I try to find a good proof for invertibility of strictly diagonally dominant matrices (defined by $|m_{ii}|>\sum_{j\ne i}|m_{ij}|$).
There is a proof of this in this paper but I'm wondering whether there are are better proof such as using determinant, etc to show that the matrix is non singular.
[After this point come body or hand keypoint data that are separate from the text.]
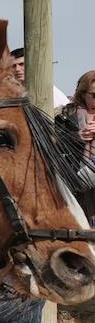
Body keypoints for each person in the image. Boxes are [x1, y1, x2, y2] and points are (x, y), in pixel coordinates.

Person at [55, 70, 95, 221]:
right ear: (83, 93)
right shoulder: (66, 115)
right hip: (74, 190)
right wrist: (78, 137)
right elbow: (53, 142)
[Math] Strictly diagonally dominant matrices are non singular
linear algebramatrices
Best Answer
The proof in the PDF (Theorem 1.1) is very elementary. The crux of the argument is that if $M$ is strictly diagonally dominant and singular, then there exists a vector $u \neq 0$ with $$Mu = 0.$$
$u$ has some entry $u_i > 0$ of largest magnitude. Then
\begin{align*} \sum_j m_{ij} u_j &= 0\\ m_{ii} u_i &= -\sum_{j\neq i} m_{ij}u_j\\ m_{ii} &= -\sum_{j\neq i} \frac{u_j}{u_i}m_{ij}\\ |m_{ii}| &\leq \sum_{j\neq i} \left|\frac{u_j}{u_i}m_{ij}\right|\\ |m_{ii}| &\leq \sum_{j\neq i} |m_{ij}|, \end{align*} a contradiction.
I'm skeptical you will find a significantly more elementary proof. Incidentally, though, the Gershgorin circle theorem (also described in your PDF) is very beautiful and gives geometric intuition for why no eigenvalue can be zero.